Über den Erfolg von Charlotte Roche: Die pink broschierte Klickgranate

Der Literaturbetrieb der Mediengesellschaft: Ab welcher verkauften Auflage entsteht Relevanz? Dopt Prominenz die Literatur? Und ist "Feuchtgebiete" nur ein satirisches Experiment?

Gibt den Affen ordentlich Zucker: Diskursballonverkäuferin Roche. Bild: dpa

Was, wenn die kollektive "Feuchtgebiete"-Expedition dieser Tage nur die Folge eines Experiments wäre? Wenn es sich bei Charlotte Roches Roman um einen kalkulierten Hoax handelte, bei dem maximal durchgeknalltes Zeug, Hämorrhoiden-Analverkehr mit feministischem Überbau, in die Umlaufbahn geschossen wurde, um mal zu schauen, wie das in Talkshows und Feuilletons so ankommt?

Dieser Gedanke drängt sich auf, denn es ist ja selten, dass man alles, darunter viele ernsthafte Texte, zu einem Thema gelesen hat und sich immer noch fragt, ob es überhaupt ein Thema ist. Handelt es sich beim "Feuchtgebiete"-Diskurs nun um eine von 220 Seiten Monumentalquatsch ausgelöste Debattensimulation oder um ein wahres Zeichen der Zeit? Oder ist nicht vielmehr die Debattensimulation an sich, dieser Themen-Tsunami, den manche Medien zunächst ignorierten, der dann aber alle überrollte, das eigentliche Zeitzeichen?

Nach einem ersten Schwung von Rezensionen wurden die "Feuchtgebiete" ab April dieses Jahres ein zweites Mal entdeckt, und zwar wegen ihres gewaltigen Verkaufserfolgs und ihres vermeintlichen Belegcharakters für einen "Neuen Feminismus". Bei 400.000 verkauften Exemplaren in vier Wochen verwandelte sich Quantität in Qualität. Für diesen Wahrnehmungssprung bietet sich das Modell der Matroschka an, deren größte Außenfigur plötzlich unübersehbar - das Buch peilt mittlerweile die Eine-Million-Marke an - in der Gesellschaft steht: Da will man doch wissen, was sich darin verbirgt, auch wenn es in jeder Größenordnung das Gleiche ist und im Kern ganz klein.

Hier wurde eine veränderte Funktion der Literaturkritik deutlich, die weniger über das Schicksal eines Buchs entscheidet, und mehr hinterher mit dem Erklären des unerwarteten Erfolgs beschäftigt ist. Diese Perspektive sowie ihre Metakritik sind im Fall von "Feuchtgebiete" interessanter als der Primärtext: Es ist kein brillantes Buch, aber man kann dank vielfältige Diskursivitätsoptionen super darüber reden und schreiben.
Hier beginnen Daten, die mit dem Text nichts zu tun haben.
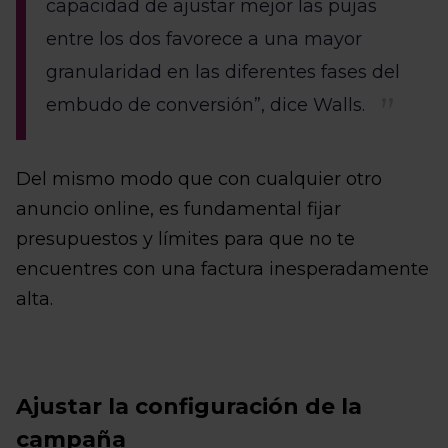
capacidad de ajustar mejor las pujas
entre los dos favorece a una mayor
granularidad en las diferentes fases del
embudo de conversión”, dice Walls.
Del mismo modo que con cualquier otro
anuncio online, es fundamental fijar
presupuestos y límites para que no te
encuentres con una factura inesperadamente
alta.
Ajustar la configuración de la
campaña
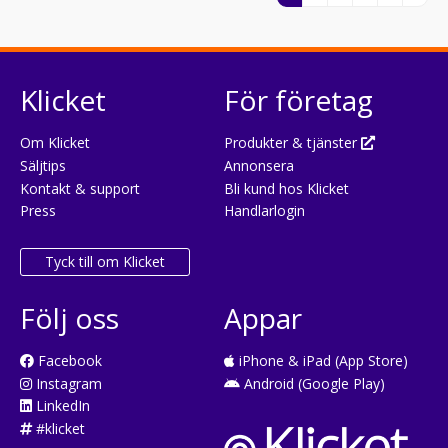
Klicket
För företag
Om Klicket
Produkter & tjänster
Säljtips
Annonsera
Kontakt & support
Bli kund hos Klicket
Press
Handlarlogin
Tyck till om Klicket
Följ oss
Appar
Facebook
iPhone & iPad (App Store)
Instagram
Android (Google Play)
LinkedIn
#klicket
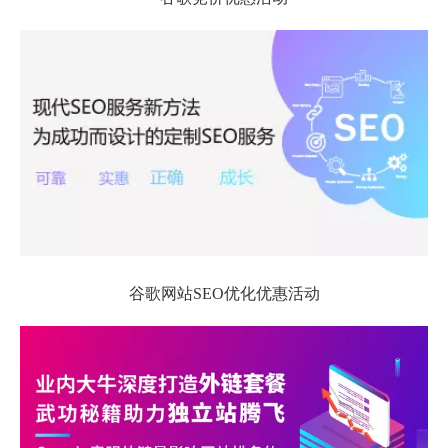
谷歌网站SEO优化优惠活动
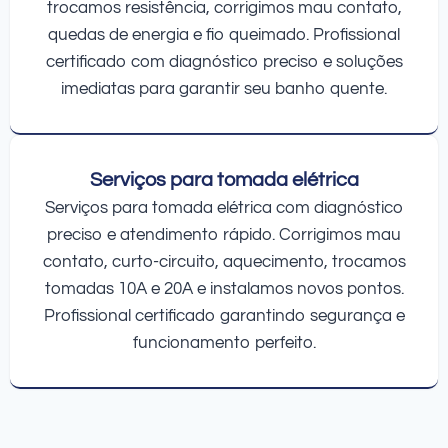
trocamos resistência, corrigimos mau contato,
quedas de energia e fio queimado. Profissional
certificado com diagnóstico preciso e soluções
imediatas para garantir seu banho quente.
Serviços para tomada elétrica
Serviços para tomada elétrica com diagnóstico
preciso e atendimento rápido. Corrigimos mau
contato, curto-circuito, aquecimento, trocamos
tomadas 10A e 20A e instalamos novos pontos.
Profissional certificado garantindo segurança e
funcionamento perfeito.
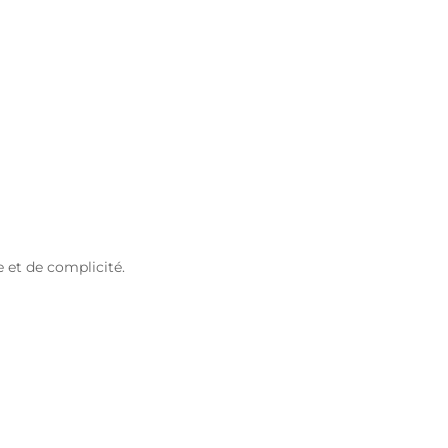
 et de complicité.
Sucht jemand ein dreckiges Gegenbild zu Heidi Klum - bitte schön! Soll die Emanzipation weiter vorangetrieben werden - dann muss schleunigst auch untenrum Gleichbehandlung einziehen. Denken wir nur wirklich frei, wenn wir auch Detailfragen beim Analverkehr thematisieren? - Natürlich, also her mit der Analdusche!
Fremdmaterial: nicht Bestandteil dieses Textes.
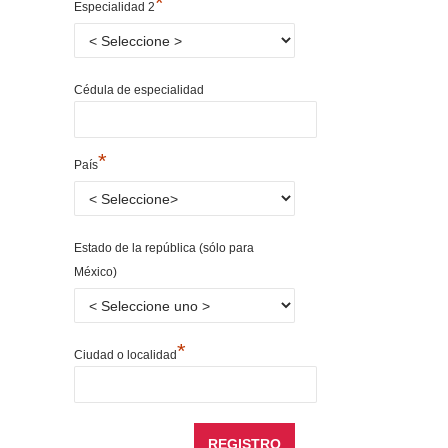
*
Especialidad 2
Cédula de especialidad
*
País
Estado de la república (sólo para
México)
*
Ciudad o localidad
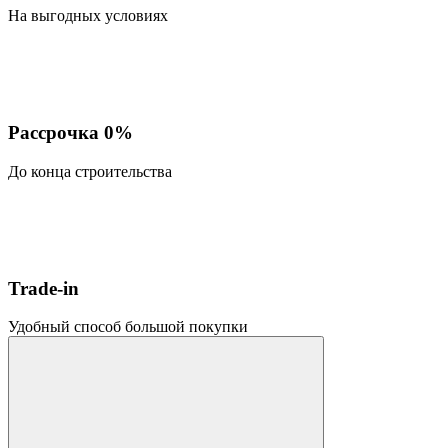
На выгодных условиях
Рассрочка 0%
До конца строительства
Trade-in
Удобный способ большой покупки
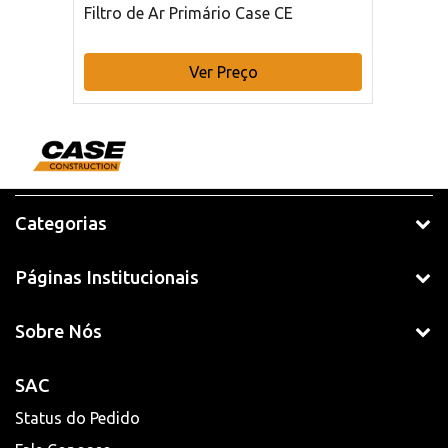
Filtro de Ar Primário Case CE
Ver Preço
Categorias
Páginas Institucionais
Sobre Nós
SAC
Status do Pedido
Man muss sich nur entscheiden, in welche "Feuchtgebiete"-Region man will, und schon kanns losgehen, ob man die Angelegenheit nun medienkritisch abfertigt wie Susanne Mayer in der Zeit ("Wie sexy wären die ,Feuchtgebiete', hätten sie als Autor einen Steuersachbearbeiter mit sackendem Bauchansatz?") oder wie Ingeborg Harms in der FAS bis ins Mittelalter ausholt, um über Lessing und den Feminismus des 20. Jahrhunderts zurückzukehren: "Indem [Roches] kaltblütiger Seiltanz den grotesken Leib begnadigt, erlöst er die Erotik aus der Verfallenheit ans vollkommene Bild."
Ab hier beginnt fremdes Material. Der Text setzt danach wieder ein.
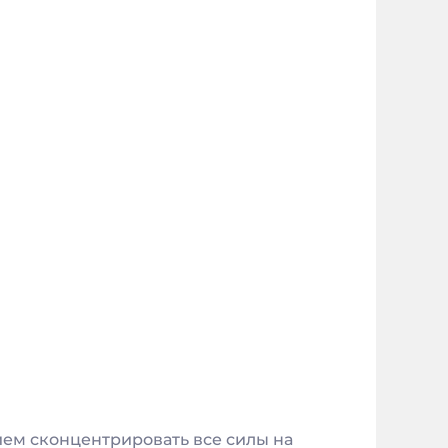
ием сконцентрировать все силы на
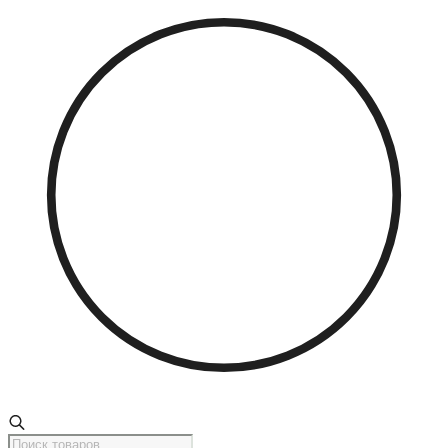
Поиск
Es bedarf einiger gedanklicher Anstrengung, um pornografische Bilder zu entwerfen, die übertreffen, was im Internet jederzeit greifbar ist. Genau das ist in "Feuchtgebiete" gelungen: "Und wenn ich löffelweise von einem Hundehaufen naschen würde, es würde mir mit Sicherheit nichts passieren." Solche Vorstellungen lassen niemanden unbeteiligt. Die heftigen Reaktionen auf Kritiker- und Leserseite erinnern an die YouTube-Clips aus der Reihe "2 Girls 1 Cup Reactions". Sie zeigen die Reaktionen von Menschen, die einen Pornoclip anschauen, in dem zwei junge Damen ein Tässchen Kot verspeisen.

Reaktion schafft das Werk

Und wie derjenige, der die "Reactions"-Videos gesehen hat, unbedingt wissen will, welcher Clip diese Menschen derart erregt, greift man, von Roches Ekelkostproben in diversen Talkshows oder den Reaktionen darauf neugierig geworden, zu dem Buch, das sich auffällig pinkfarben in den Buchhandlungen stapelt: "Feuchtgebiete" funktioniert wie eine Klickgranate - mit diesem Begriff werden die erfolgreichsten Angebote im Internet bezeichnet, bei denen die Zugriffszahl, nicht aber die tatsächliche Rezeption gemessen wird.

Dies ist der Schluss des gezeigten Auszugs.